> Instructions to follow:
Can you give every line of the listing below as a JSON list of strings, one string per line, with blank lines skipped and the pictures left out?

***** Raw data *****

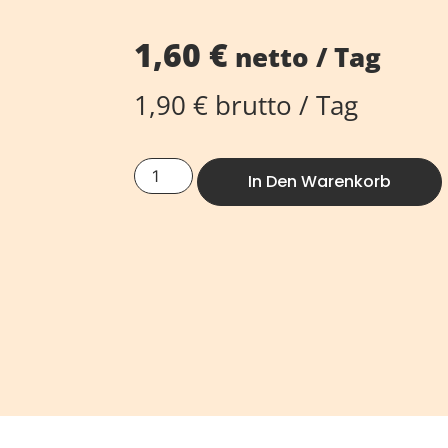
1,60
€
netto / Tag
1,90
€
brutto / Tag
In Den Warenkorb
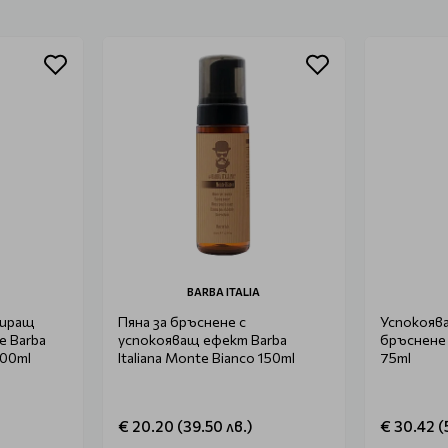
BARBA ITALIA
тиращ
Пяна за бръснене с
Успокоява
е Barba
успокояващ ефект Barba
бръснене B
100ml
Italiana Monte Bianco 150ml
75ml
€ 20.20 (39.50 лв.)
€ 30.42 (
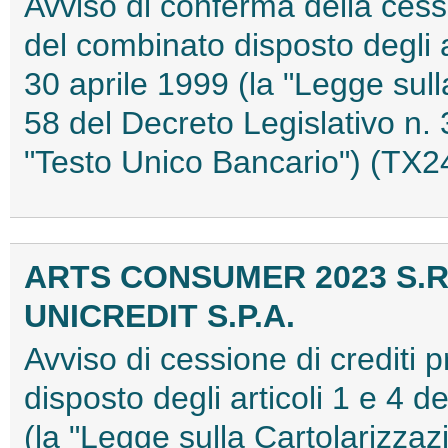
Avviso di conferma della cessi
del combinato disposto degli a
30 aprile 1999 (la "Legge sulla
58 del Decreto Legislativo n. 
"Testo Unico Bancario") (TX
ARTS CONSUMER 2023 S.R
UNICREDIT S.P.A.
Avviso di cessione di crediti 
disposto degli articoli 1 e 4 
(la "Legge sulla Cartolarizzazi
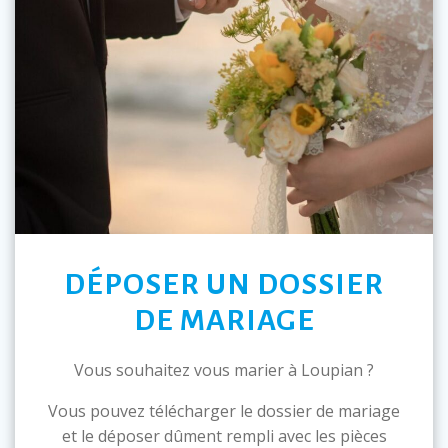
DÉPOSER UN DOSSIER
DE MARIAGE
Vous souhaitez vous marier à Loupian ?
Vous pouvez télécharger le dossier de mariage
et le déposer dûment rempli avec les pièces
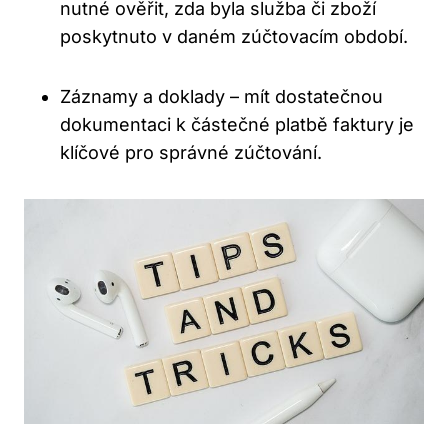
nutné ověřit, zda byla služba či zboží
poskytnuto v daném zúčtovacím období.
Záznamy a doklady – mít dostatečnou
dokumentaci k částečné platbě faktury je
klíčové pro správné zúčtování.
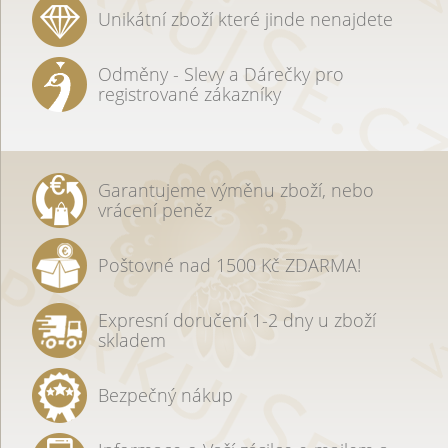
Unikátní zboží které jinde nenajdete
Odměny - Slevy a Dárečky pro
registrované zákazníky
Garantujeme výměnu zboží, nebo
vrácení peněz
Poštovné nad 1500 Kč ZDARMA!
Expresní doručení 1-2 dny u zboží
skladem
Bezpečný nákup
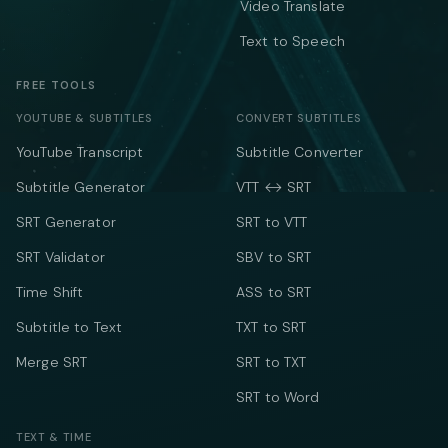
Video Translate
Text to Speech
FREE TOOLS
YOUTUBE & SUBTITLES
CONVERT SUBTITLES
YouTube Transcript
Subtitle Converter
Subtitle Generator
VTT ↔ SRT
SRT Generator
SRT to VTT
SRT Validator
SBV to SRT
Time Shift
ASS to SRT
Subtitle to Text
TXT to SRT
Merge SRT
SRT to TXT
SRT to Word
TEXT & TIME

*****

> Task output:
[
  "1,60",
  "€",
  "netto / Tag",
  "1,90",
  "€",
  "brutto / Tag",
  "In Den Warenkorb",
  "BARBA ITALIA",
  "тиращ",
  "Пяна за бръснене с",
  "Успокоява",
  "е Barba",
  "успокояващ ефект Barba",
  "бръснене B",
  "100ml",
  "Italiana Monte Bianco 150ml",
  "75ml",
  "€ 20.20 (39.50 лв.)",
  "€ 30.42 (",
  "Avviso di conferma della cessi",
  "del combinato disposto degli a",
  "30 aprile 1999 (la \"Legge sulla",
  "58 del Decreto Legislativo n. ",
  "\"Testo Unico Bancario\") (TX",
  "ARTS CONSUMER 2023 S.R",
  "UNICREDIT S.P.A.",
  "Avviso di cessione di crediti ",
  "disposto degli articoli 1 e 4 ",
  "(la \"Legge sulla Cartolarizzazi",
  "DÉPOSER UN DOSSIER",
  "DE MARIAGE",
  "Vous souhaitez vous marier à Loupian ?",
  "Vous pouvez télécharger le dossier de mariage",
  "et le déposer dûment rempli avec les pièces",
  "nutné ověřit, zda byla služba či zboží",
  "poskytnuto v daném zúčtovacím období.",
  "Záznamy a doklady – mít dostatečnou",
  "dokumentaci k částečné platbě faktury je",
  "klíčové pro správné zúčtování.",
  "Unikátní zboží které jinde nenajdete",
  "Odměny - Slevy a Dárečky pro",
  "registrované zákazníky",
  "Garantujeme výměnu zboží, nebo",
  "vrácení peněz",
  "Poštovné nad 1500 Kč ZDARMA!",
  "Expresní doručení 1-2 dny u zboží",
  "skladem",
  "Bezpečný nákup",
  "Video Translate",
  "Text to Speech",
  "FREE TOOLS",
  "YOUTUBE & SUBTITLES",
  "CONVERT SUBTITLES",
  "YouTube Transcript",
  "Subtitle Converter",
  "Subtitle Generator",
  "VTT ↔ SRT",
  "SRT Generator",
  "SRT to VTT",
  "SRT Validator",
  "SBV to SRT",
  "Time Shift",
  "ASS to SRT",
  "Subtitle to Text",
  "TXT to SRT",
  "Merge SRT",
  "SRT to TXT",
  "SRT to Word",
  "TEXT & TIME"
]